In the 2011-12 basketball season, Tuscarora made its first ever trip to the Class 3A state semifinal round — a 47-mile commute to College Park — and it lost to Baltimore City’s Patterson Mill.
“It was neat,” coach Pat Cook said of playing on the same court as the Terps. “I’m used to taking three steps and you’re right there with your team. On Comcast, you take three steps and your team is still 8,000 miles away.”
Since it is just November and a regular season game has yet to be played, the state playoffs seem many miles away. Now, Cook is focused on devising strategies on how to replace two starters — Jaylen White and Bobby Ingram — and five others that he lost to graduation.
“They’re two great kids that worked real hard,” Cook said of White and Ingram. “It was nice to see them succeed.”
The duo led Tuscarora to a 20-6 record last season and its first ever state semifinal appearance. But there’s plenty of talent coming back — at least one more year — with Lamell Washington and Kwa McDonald in the fold.

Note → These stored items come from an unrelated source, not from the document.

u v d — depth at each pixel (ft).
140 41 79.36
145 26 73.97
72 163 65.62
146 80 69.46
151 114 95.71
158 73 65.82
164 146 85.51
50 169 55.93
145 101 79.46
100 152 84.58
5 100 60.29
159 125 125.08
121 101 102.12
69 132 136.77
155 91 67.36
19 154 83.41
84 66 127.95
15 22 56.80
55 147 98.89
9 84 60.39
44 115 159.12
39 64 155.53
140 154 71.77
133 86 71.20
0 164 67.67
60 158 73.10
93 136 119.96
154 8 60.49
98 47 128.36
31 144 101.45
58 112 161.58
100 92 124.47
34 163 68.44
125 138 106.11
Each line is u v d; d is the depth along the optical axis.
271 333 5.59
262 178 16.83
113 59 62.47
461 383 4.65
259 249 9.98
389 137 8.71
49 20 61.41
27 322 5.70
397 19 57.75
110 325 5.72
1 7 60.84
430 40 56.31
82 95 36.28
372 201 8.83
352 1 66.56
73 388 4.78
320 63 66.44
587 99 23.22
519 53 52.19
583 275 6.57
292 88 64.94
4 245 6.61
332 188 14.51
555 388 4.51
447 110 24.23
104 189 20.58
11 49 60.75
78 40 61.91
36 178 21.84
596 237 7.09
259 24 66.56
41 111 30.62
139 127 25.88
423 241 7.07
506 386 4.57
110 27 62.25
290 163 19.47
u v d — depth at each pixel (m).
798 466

Washington, a forward who averaged 14 points and nine rebounds last winter, and McDonald (nine points, three assists) both seem convinced that the high-powered and up-tempo Titan offense hasn’t lost a step.

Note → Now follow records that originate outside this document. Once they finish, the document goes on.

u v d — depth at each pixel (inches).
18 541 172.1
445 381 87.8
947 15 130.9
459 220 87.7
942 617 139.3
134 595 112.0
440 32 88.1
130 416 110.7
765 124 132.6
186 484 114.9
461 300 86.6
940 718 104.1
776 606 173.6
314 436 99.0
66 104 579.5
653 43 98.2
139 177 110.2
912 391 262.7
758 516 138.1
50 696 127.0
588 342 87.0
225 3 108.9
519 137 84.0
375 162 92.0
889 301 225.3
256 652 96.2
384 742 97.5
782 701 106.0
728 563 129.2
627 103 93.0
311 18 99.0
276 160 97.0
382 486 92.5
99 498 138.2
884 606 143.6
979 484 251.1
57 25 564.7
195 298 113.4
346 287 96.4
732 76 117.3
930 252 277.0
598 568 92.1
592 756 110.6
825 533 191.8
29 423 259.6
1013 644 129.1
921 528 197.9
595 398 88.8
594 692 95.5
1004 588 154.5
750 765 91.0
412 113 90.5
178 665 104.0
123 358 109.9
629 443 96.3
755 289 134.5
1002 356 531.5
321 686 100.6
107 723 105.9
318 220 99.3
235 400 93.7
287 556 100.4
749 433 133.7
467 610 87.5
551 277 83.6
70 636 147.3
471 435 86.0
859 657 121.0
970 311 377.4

“I don’t expect many teams to try and keep up with us,” Washington said.
Tuscarora’s athleticism stretches far beyond the starters and both Washington and McDonald expect that to translate into a variety of zone defenses from opposing teams. But even then, as the zone minimizes a team’s edge in the athletic ability, there’s one more thing to worry about that wasn’t such a huge concern last year: shooting.
Cook learned that Carnie Bernard, a former Montrose Christian student who saw minimal time for the Montgomery County national power, was moving into the neighborhood and would be transferring to Tuscarora, where playing time will not be in short supply. And Bernard, a 6-foot-2 combination guard, can shoot.
“I’ll tell you one thing, I wasn’t upset,” Cook said of his reaction upon hearing of Bernard’s transfer.
Washington and Bernard were former teammates in middle school, which should help smooth over the transition between schools for Bernard. But what might be an even bigger gain for Tuscarora is Bernard’s ability on the defensive end.
“He can guard any team’s best player,” McDonald said.
Not to say that the Titans lack on the defensive side, but there certainly were a few instances where they could have used an oversized guard like Bernard. He could have had an impact against Patterson’s Aquille Carr, who scored 24 points.
Tuscarora now must deal with being the favorite and the team to beat.
“We have a lot of talent,” Washington said. “It’s just being humble ... We’re just trying to be a better team than we were last year.”